• _GEGEVEN TEKST_:

------------------------

De Afdeling wijst er op dat uit het genoemde advies niet voortvloeit dat dient te worden gekozen voor de maatstaf «gerede twijfel». Om dat advies op te volgen was de keuze voor die maatstaf niet nodig. Een dergelijk keuze is ook ongewenst omdat daarmee een criterium wordt aangelegd dat afwijkt van de bewoordingen van de Schrems-uitspraak; deze spreekt, zonder het begrip «gerede», alleen van «twijfel».11
De Afdeling adviseert in het licht van het bovenstaande onder a en b de verplichting tot prejudiciële verwijzing te schrappen en de maatstaf gerede twijfel uit het zesde lid van artikel 78a Wbp aan te passen. Daarnaast adviseert zij de mogelijke dicta in dat artikellid duidelijker tot uitdrukking te brengen.12
Het verheugt mij dat de Afdeling begrip heeft voor het streven om de Wbp in overeenstemming te brengen met de uitspraak van het Hof van Justitie van de Europese Unie (hierna: HvJEU) in de zaak Schrems, waarmee de mogelijkheid wordt gecreëerd om de Autoriteit persoonsgegevens (AP), hangende een aan haar gericht verzoek om handhavend op te treden tegen een concrete gegevensdoorgifte aan een derde land, een zelfstandige rechtsgang te bieden om de vermeende ongeldigheid van het aan de doorgifte ten grondslag liggende toereikendheidsbesluit van de Europese Commissie aan de rechter voor te leggen. De Afdeling plaatst echter kanttekeningen bij de gekozen formulering om het doel te bereiken.
Aan de opmerkingen van de Afdeling dat het niet toelaatbaar is om in de Wbp de ABRvS te verplichten om prejudicieel te verwijzen, als zij twijfel heeft over de geldigheid van het toereikendheidsbesluit, is gevolg gegeven. Zoals de Afdeling terecht toelicht, vloeit deze verplichting voort uit artikel 267 VWEU. Ik deel de overweging van de Afdeling dat het lidstaten niet vrij staat, deze reeds uit EU-recht voortvloeiende verplichting, in de Wbp op te nemen.

------------------------

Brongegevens
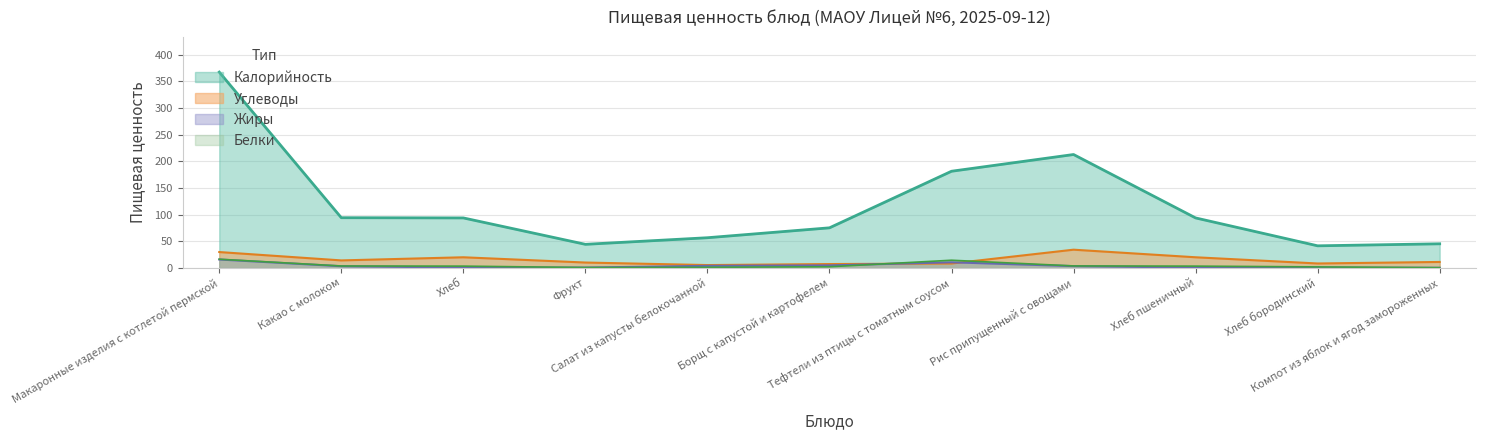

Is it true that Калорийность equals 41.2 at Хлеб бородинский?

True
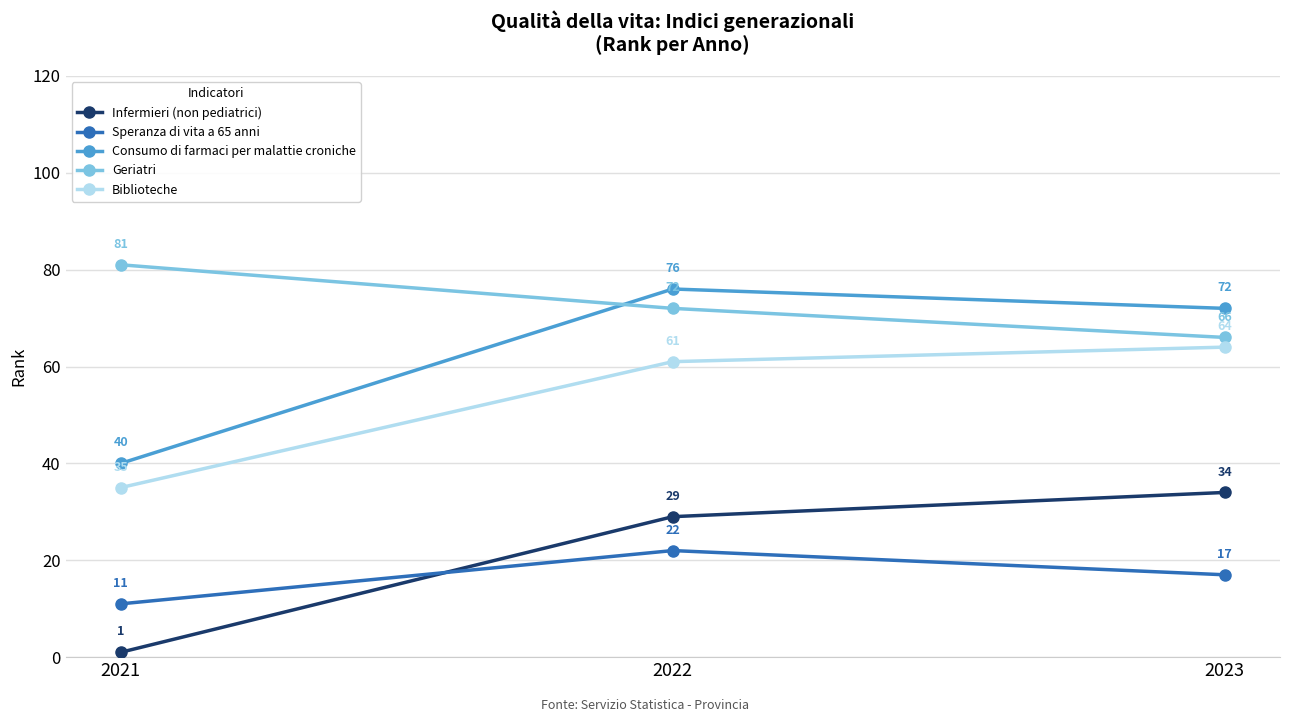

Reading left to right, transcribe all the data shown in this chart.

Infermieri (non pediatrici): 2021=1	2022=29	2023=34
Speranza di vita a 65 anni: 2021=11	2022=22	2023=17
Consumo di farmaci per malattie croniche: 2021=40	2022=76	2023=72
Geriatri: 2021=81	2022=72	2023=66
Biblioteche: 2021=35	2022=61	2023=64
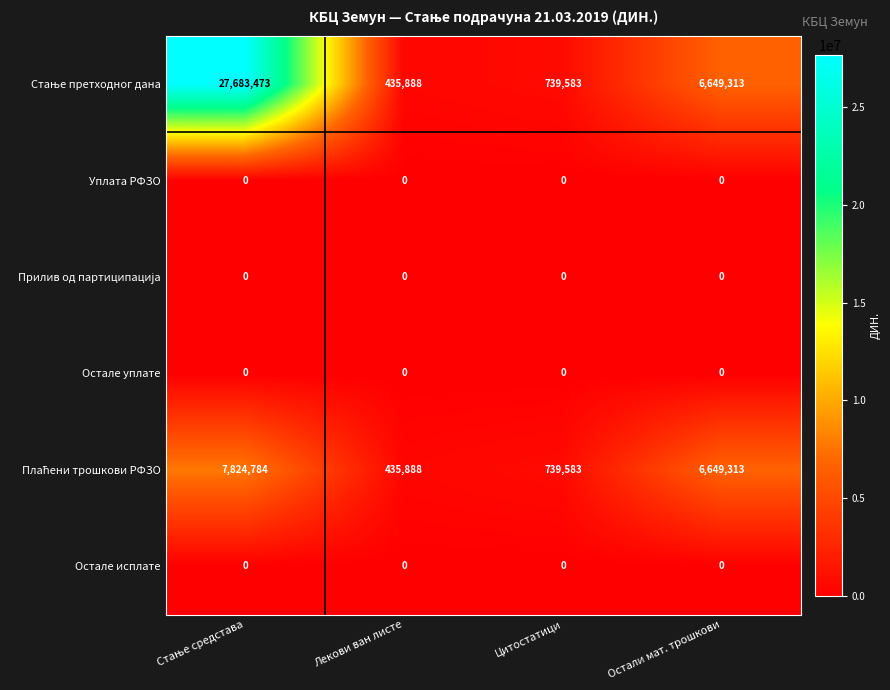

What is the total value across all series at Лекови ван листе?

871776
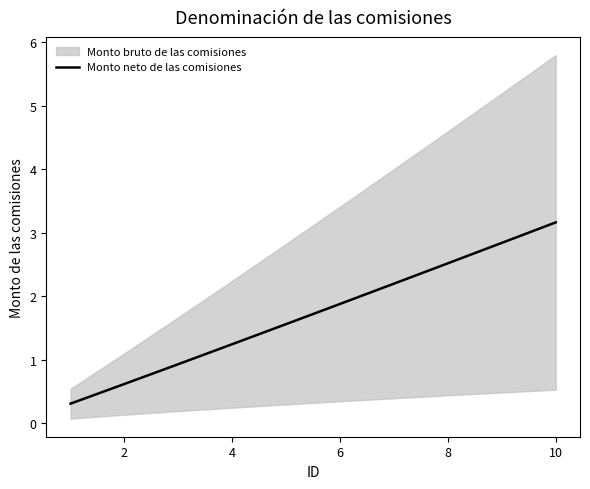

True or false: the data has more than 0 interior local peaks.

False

------------------------

• _TE MAKEN OPDRACHT_:
Herschrijf alstublieft de alinea die begint met „Aan de opmerkingen van de Afdeling” uit de tekst over artikel 78a Wbp beknopter, met behoud van de belangrijkste feiten. De lijst speelt hierbij geen enkele rol.

• _UW ANTWOORD_:
Aan de opmerking van de Afdeling dat de Wbp de ABRvS niet mag verplichten prejudicieel te verwijzen bij twijfel over de geldigheid van het toereikendheidsbesluit, is gevolg gegeven. Die verplichting volgt al uit artikel 267 VWEU. Lidstaten mogen een verplichting die al uit EU-recht voortvloeit niet in de Wbp opnemen.